▶ TASK DETAILS
Copy the data below word for word, starting at its first line and ending with the line that contains "26: (1080, 1228)". Leave the pictures out.

Collected data:
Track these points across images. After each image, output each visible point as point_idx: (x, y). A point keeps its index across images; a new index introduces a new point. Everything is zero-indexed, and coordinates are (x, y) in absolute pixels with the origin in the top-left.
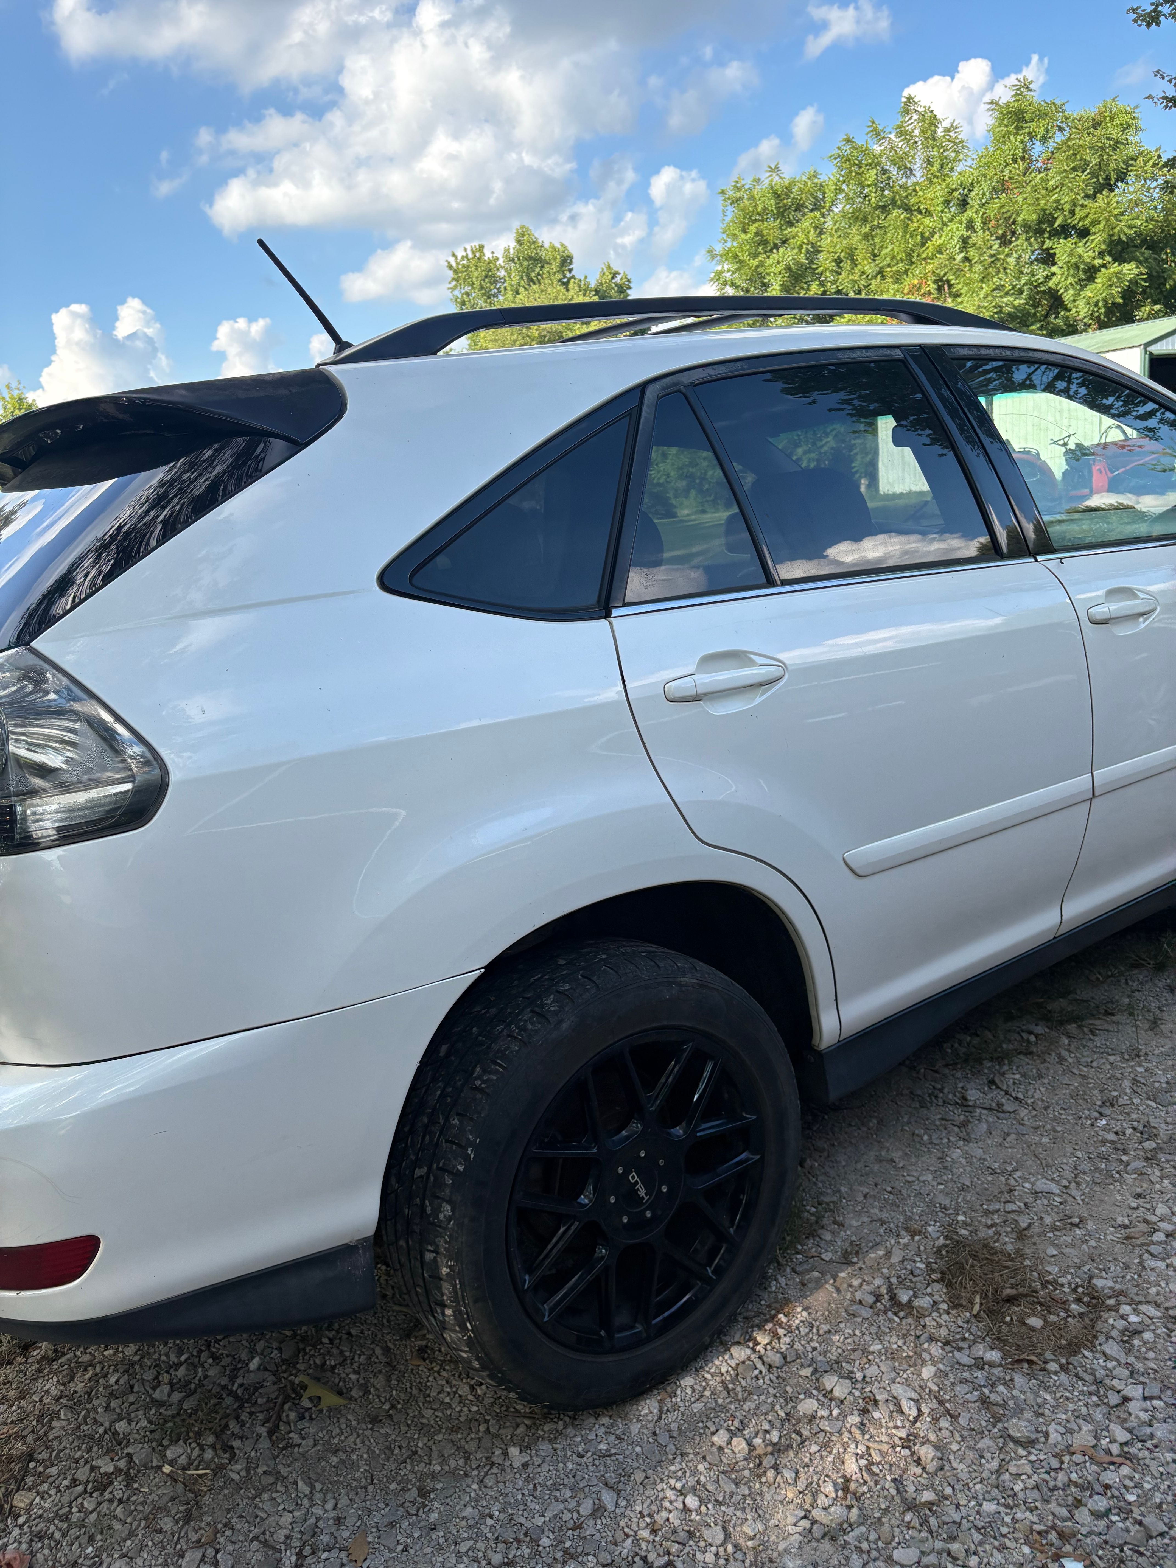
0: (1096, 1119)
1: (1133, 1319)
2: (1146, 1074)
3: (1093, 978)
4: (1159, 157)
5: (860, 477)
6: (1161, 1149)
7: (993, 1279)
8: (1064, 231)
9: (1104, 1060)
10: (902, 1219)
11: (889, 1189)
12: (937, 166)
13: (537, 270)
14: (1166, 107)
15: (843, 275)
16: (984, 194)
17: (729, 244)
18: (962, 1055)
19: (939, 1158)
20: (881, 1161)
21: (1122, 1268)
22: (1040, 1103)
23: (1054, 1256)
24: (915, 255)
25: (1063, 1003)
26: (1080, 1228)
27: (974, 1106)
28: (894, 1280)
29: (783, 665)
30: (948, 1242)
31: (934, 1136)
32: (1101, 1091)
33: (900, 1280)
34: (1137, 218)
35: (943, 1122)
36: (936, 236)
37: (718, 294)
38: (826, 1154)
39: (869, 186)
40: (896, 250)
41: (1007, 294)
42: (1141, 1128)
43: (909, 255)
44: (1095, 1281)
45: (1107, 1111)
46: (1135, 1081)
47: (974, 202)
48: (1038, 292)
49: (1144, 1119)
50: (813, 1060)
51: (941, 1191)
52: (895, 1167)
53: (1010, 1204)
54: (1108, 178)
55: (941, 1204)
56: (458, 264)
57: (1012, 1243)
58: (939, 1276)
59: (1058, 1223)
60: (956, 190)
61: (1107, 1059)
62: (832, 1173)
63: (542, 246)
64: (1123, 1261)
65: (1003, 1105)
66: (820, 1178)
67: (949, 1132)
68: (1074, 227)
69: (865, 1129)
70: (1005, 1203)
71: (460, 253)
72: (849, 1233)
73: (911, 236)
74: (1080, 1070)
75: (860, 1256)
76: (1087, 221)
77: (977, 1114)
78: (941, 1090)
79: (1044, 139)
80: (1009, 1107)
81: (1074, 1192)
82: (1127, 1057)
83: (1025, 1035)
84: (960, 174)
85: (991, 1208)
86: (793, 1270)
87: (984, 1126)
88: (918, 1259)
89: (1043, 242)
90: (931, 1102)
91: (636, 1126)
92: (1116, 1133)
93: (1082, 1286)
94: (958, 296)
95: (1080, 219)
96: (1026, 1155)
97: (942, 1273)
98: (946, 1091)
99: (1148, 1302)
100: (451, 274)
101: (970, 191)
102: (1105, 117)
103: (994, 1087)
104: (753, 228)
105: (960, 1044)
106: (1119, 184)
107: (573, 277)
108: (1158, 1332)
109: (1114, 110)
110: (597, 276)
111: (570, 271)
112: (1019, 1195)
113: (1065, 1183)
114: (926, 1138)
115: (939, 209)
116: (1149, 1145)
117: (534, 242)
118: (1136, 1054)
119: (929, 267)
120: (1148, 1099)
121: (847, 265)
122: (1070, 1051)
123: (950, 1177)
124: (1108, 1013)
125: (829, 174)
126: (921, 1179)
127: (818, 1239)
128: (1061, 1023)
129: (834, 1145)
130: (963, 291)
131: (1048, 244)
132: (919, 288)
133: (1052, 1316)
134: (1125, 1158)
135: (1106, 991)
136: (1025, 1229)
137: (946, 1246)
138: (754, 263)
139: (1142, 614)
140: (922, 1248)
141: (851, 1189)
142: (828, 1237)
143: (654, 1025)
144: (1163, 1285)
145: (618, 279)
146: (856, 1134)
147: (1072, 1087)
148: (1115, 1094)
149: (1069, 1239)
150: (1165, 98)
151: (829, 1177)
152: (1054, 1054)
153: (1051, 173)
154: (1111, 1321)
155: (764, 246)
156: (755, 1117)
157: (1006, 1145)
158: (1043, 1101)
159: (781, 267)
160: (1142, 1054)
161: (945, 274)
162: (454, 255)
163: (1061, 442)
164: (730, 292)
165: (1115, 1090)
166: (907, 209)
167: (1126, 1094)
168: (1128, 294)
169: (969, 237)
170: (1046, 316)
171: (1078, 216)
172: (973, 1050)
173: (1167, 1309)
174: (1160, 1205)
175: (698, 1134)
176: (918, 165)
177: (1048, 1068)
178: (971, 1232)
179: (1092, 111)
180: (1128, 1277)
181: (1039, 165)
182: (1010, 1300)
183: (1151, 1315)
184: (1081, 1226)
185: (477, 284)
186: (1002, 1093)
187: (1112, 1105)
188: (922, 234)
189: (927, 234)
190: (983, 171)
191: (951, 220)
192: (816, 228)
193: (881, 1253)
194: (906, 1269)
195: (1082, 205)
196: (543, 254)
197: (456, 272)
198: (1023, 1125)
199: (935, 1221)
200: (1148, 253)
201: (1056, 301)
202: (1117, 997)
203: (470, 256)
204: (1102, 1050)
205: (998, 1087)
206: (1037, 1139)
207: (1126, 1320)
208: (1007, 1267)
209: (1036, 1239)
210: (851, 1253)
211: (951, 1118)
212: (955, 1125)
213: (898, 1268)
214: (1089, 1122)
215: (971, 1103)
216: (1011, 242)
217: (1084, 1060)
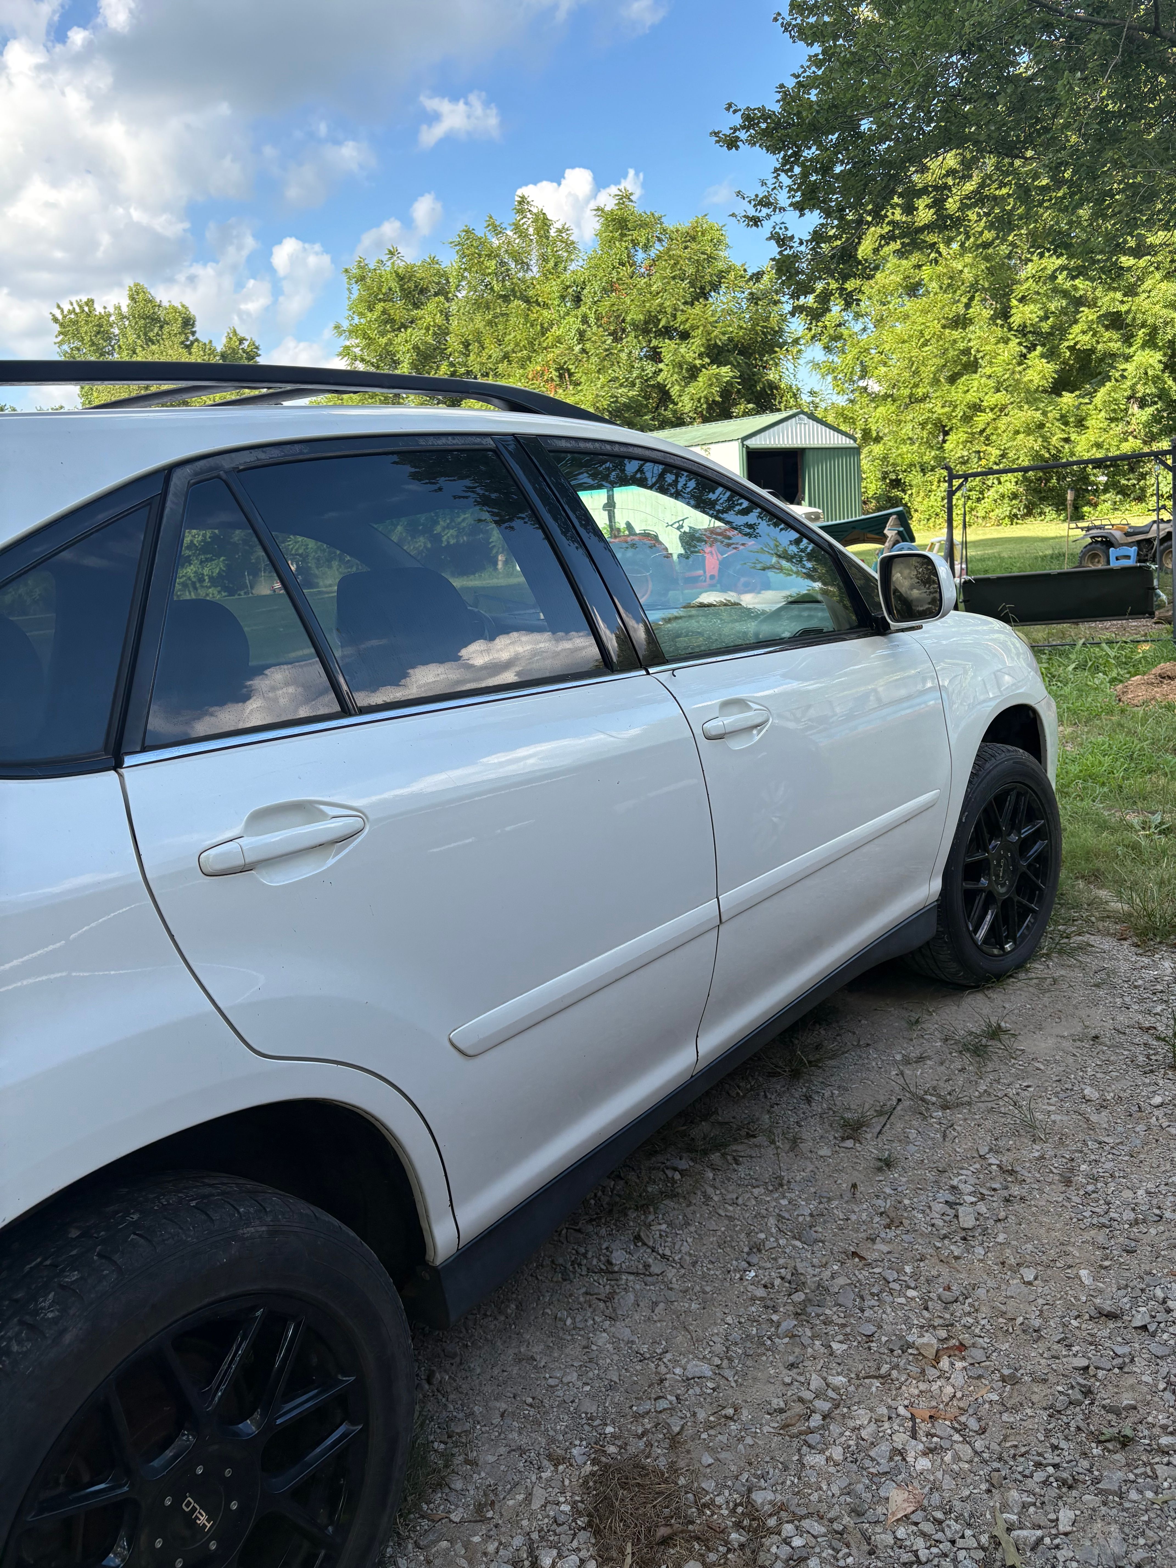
0: (745, 1271)
1: (797, 1542)
2: (790, 1207)
3: (734, 1094)
4: (745, 270)
5: (497, 553)
6: (810, 1300)
7: (645, 1515)
8: (667, 332)
9: (749, 1195)
10: (543, 1442)
11: (530, 1400)
12: (551, 264)
13: (156, 330)
14: (748, 225)
15: (472, 357)
16: (595, 293)
17: (356, 320)
18: (605, 1206)
19: (585, 1347)
20: (520, 1361)
21: (781, 1471)
22: (688, 1258)
23: (709, 1465)
24: (537, 343)
25: (705, 1126)
26: (735, 1421)
27: (620, 1272)
28: (535, 1536)
29: (360, 813)
30: (596, 1468)
31: (579, 1318)
32: (748, 1235)
33: (542, 1533)
34: (730, 326)
35: (588, 1297)
36: (555, 328)
37: (349, 368)
38: (458, 1359)
39: (490, 274)
40: (519, 337)
41: (621, 385)
42: (789, 1277)
43: (531, 344)
44: (753, 1496)
45: (754, 1259)
46: (780, 1218)
47: (587, 300)
48: (648, 386)
49: (791, 1264)
50: (428, 1278)
51: (588, 1394)
52: (535, 1367)
53: (660, 1401)
54: (702, 288)
55: (586, 1413)
56: (65, 317)
57: (664, 1455)
58: (586, 1519)
59: (712, 1418)
60: (569, 287)
61: (752, 1193)
62: (465, 1387)
63: (159, 306)
64: (781, 1460)
65: (649, 1266)
66: (451, 1397)
67: (594, 1311)
68: (676, 329)
69: (502, 1318)
70: (656, 1399)
71: (66, 307)
72: (483, 1474)
73: (532, 326)
74: (726, 1210)
75: (496, 1507)
76: (687, 326)
77: (623, 1282)
78: (585, 1255)
79: (646, 248)
80: (655, 1269)
81: (728, 1373)
82: (771, 1188)
83: (670, 1173)
84: (573, 272)
85: (641, 1410)
86: (417, 1545)
87: (631, 1297)
88: (562, 1499)
89: (650, 341)
90: (574, 1272)
91: (187, 1438)
92: (765, 1286)
93: (741, 1504)
94: (579, 384)
95: (681, 323)
96: (676, 1328)
97: (589, 1515)
98: (590, 1255)
99: (809, 1515)
100: (57, 328)
101: (583, 289)
102: (697, 232)
103: (640, 1244)
104: (379, 306)
105: (603, 1192)
106: (713, 294)
107: (197, 340)
108: (824, 1555)
109: (705, 226)
110: (224, 340)
111: (193, 333)
112: (671, 1385)
113: (717, 1361)
114: (569, 1322)
115: (556, 303)
116: (799, 1297)
117: (150, 301)
118: (779, 1184)
119: (550, 356)
120: (794, 1238)
121: (474, 347)
122: (715, 1188)
123: (596, 1372)
124: (749, 1136)
125: (450, 261)
126: (565, 1380)
127: (447, 1490)
128: (705, 1153)
129: (467, 1346)
130: (582, 380)
131: (654, 343)
132: (542, 375)
133: (711, 1554)
134: (775, 1317)
135: (746, 1107)
136: (678, 1434)
137: (593, 1474)
138: (383, 341)
139: (756, 726)
140: (567, 1482)
141: (486, 1407)
142: (458, 1485)
143: (207, 1301)
144: (825, 1488)
145: (246, 343)
146: (492, 1327)
147: (719, 1233)
148: (762, 1236)
149: (723, 1438)
150: (746, 217)
151: (461, 1393)
152: (699, 1193)
153: (654, 279)
154: (774, 1549)
155: (391, 324)
156: (353, 1378)
157: (655, 1318)
158: (690, 1255)
159: (409, 346)
160: (785, 1182)
161: (565, 363)
162: (59, 307)
163: (676, 525)
164: (361, 367)
165: (761, 1231)
166: (527, 301)
167: (772, 1235)
168: (726, 393)
169: (585, 331)
170: (657, 408)
171: (679, 320)
172: (618, 1199)
173: (831, 1521)
174: (814, 1376)
175: (279, 1422)
176: (534, 260)
177: (694, 1213)
178: (620, 1447)
179: (685, 225)
180: (788, 1483)
181: (643, 270)
182: (666, 1541)
183: (815, 1533)
184: (735, 1418)
185: (87, 339)
186: (649, 1250)
187: (759, 1251)
188: (542, 325)
189: (546, 325)
190: (593, 272)
191: (568, 314)
192: (441, 312)
193: (520, 1497)
194: (548, 1516)
195: (682, 311)
196: (162, 314)
197: (62, 325)
198: (671, 1289)
199: (581, 1440)
200: (740, 358)
201: (665, 396)
202: (757, 1114)
203: (78, 310)
204: (746, 1182)
205: (644, 1244)
206: (687, 1305)
207: (789, 1544)
208: (660, 1493)
209: (690, 1445)
210: (485, 1505)
211: (596, 1291)
212: (600, 1300)
213: (540, 1516)
214: (738, 1276)
215: (616, 1269)
216: (622, 339)
217: (729, 1196)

▶ WRITTEN SOLUTION
Track these points across images. After each image, output each visible point as point_idx: (x, y). A point keeps its index across images; a new index introduces a new point. Everything is zero-indexed, and coordinates are (x, y) in absolute pixels with the origin in the top-left.
0: (1096, 1119)
1: (1133, 1319)
2: (1146, 1074)
3: (1093, 978)
4: (1159, 157)
5: (860, 477)
6: (1161, 1149)
7: (993, 1279)
8: (1064, 231)
9: (1104, 1060)
10: (902, 1219)
11: (889, 1189)
12: (937, 166)
13: (537, 270)
14: (1166, 107)
15: (843, 275)
16: (984, 194)
17: (729, 244)
18: (962, 1055)
19: (939, 1158)
20: (881, 1161)
21: (1122, 1268)
22: (1040, 1103)
23: (1054, 1256)
24: (915, 255)
25: (1063, 1003)
26: (1080, 1228)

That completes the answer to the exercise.